* _Supplied information_
· · · · ·

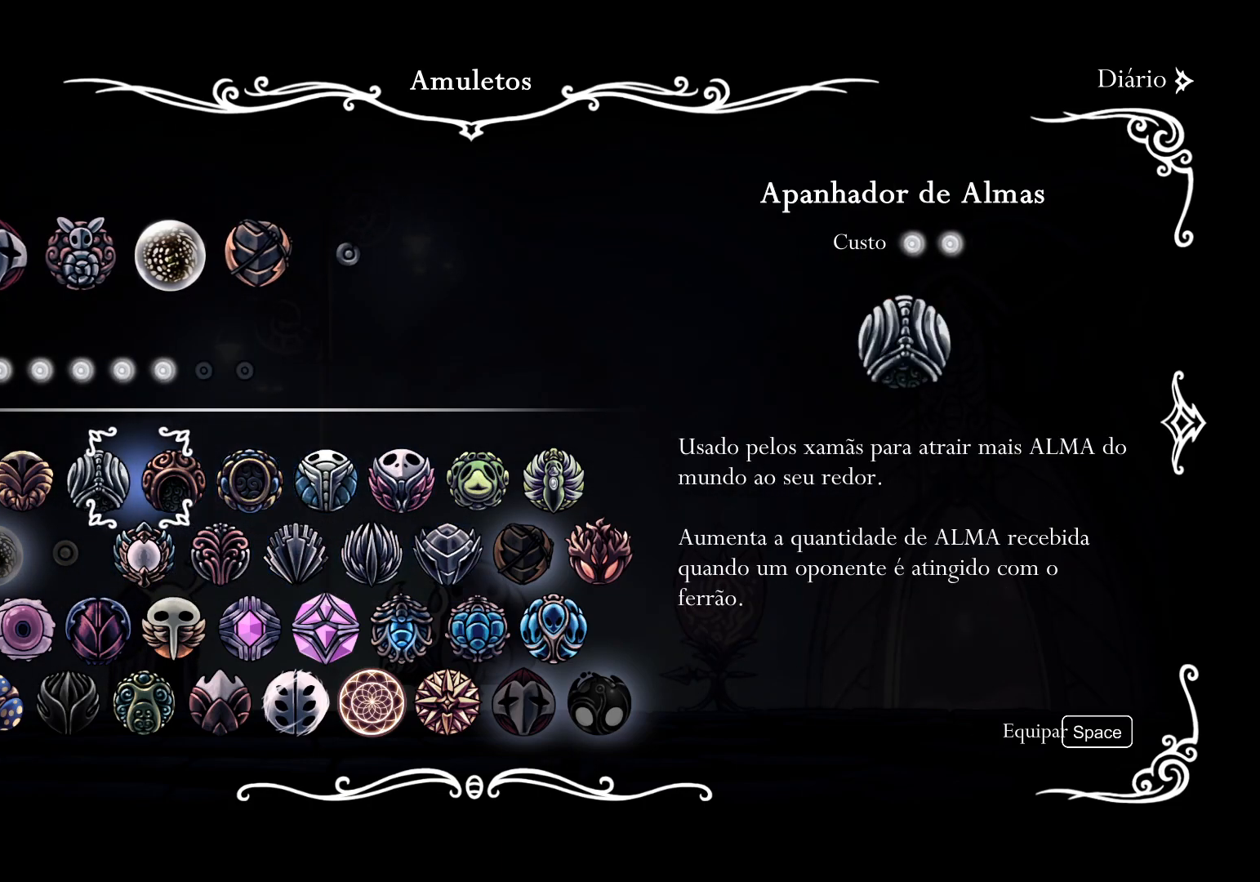
{"keys": [], "mouse": [], "events": [[117, "s", "down"], [167, "s", "up"], [267, "s", "down"], [317, "s", "up"]]}
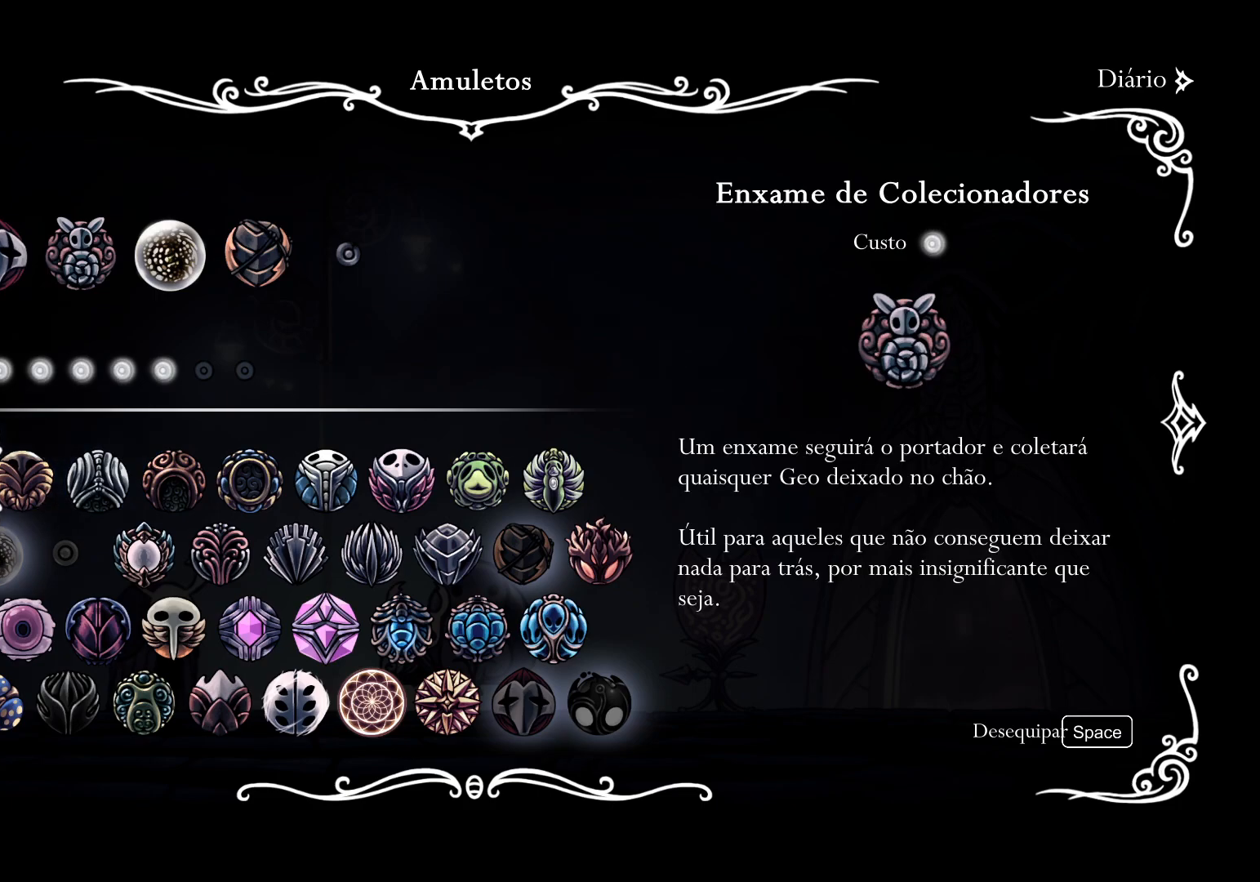
{"keys": [], "mouse": [], "events": []}
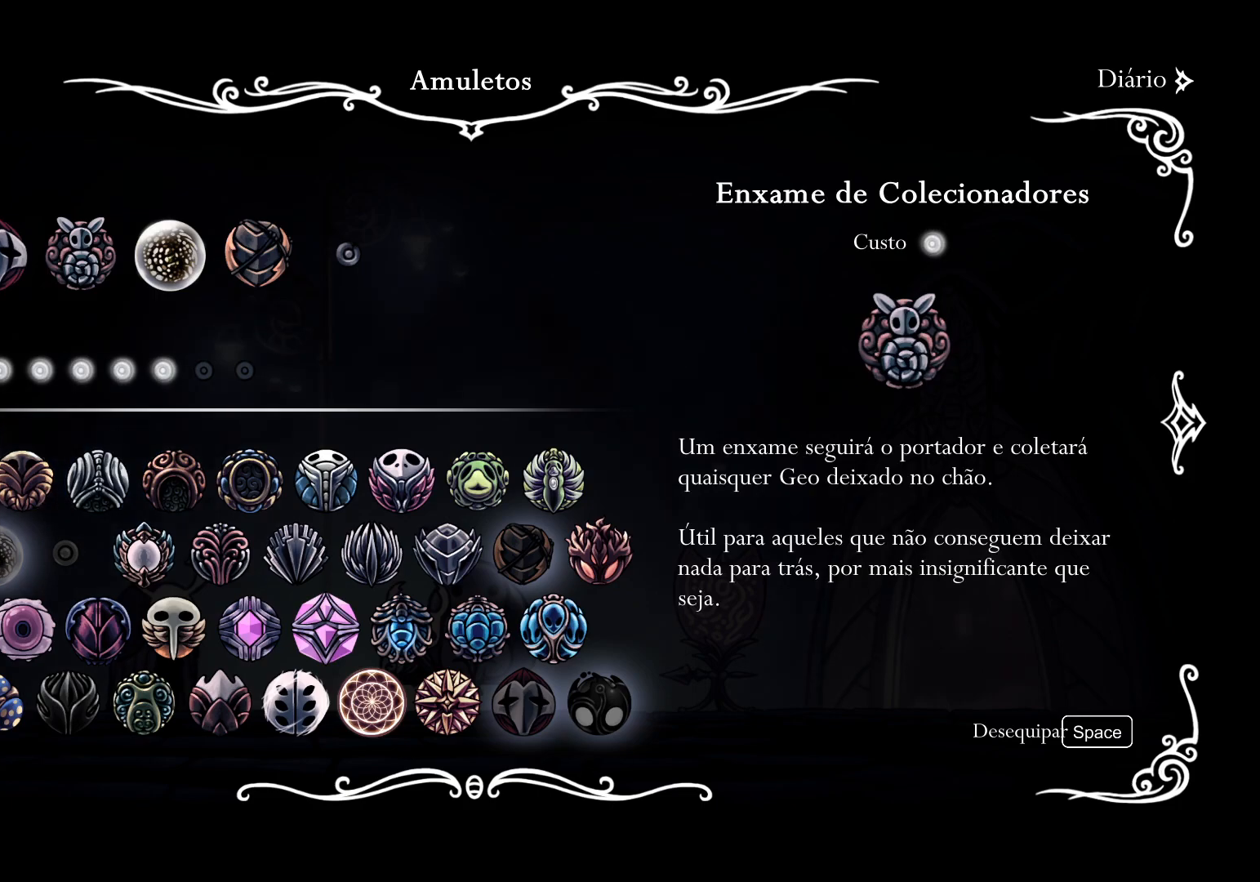
{"keys": [], "mouse": [], "events": [[67, "s", "down"], [117, "s", "up"], [250, "space", "down"], [350, "space", "up"]]}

· · · · ·

* _Task description_
When you retype the material above, copy each line exactly and drop whatever images appear in it.

* _Exercise output_
{"keys": [], "mouse": [], "events": [[117, "s", "down"], [167, "s", "up"], [267, "s", "down"], [317, "s", "up"]]}
{"keys": [], "mouse": [], "events": []}
{"keys": [], "mouse": [], "events": [[67, "s", "down"], [117, "s", "up"], [250, "space", "down"], [350, "space", "up"]]}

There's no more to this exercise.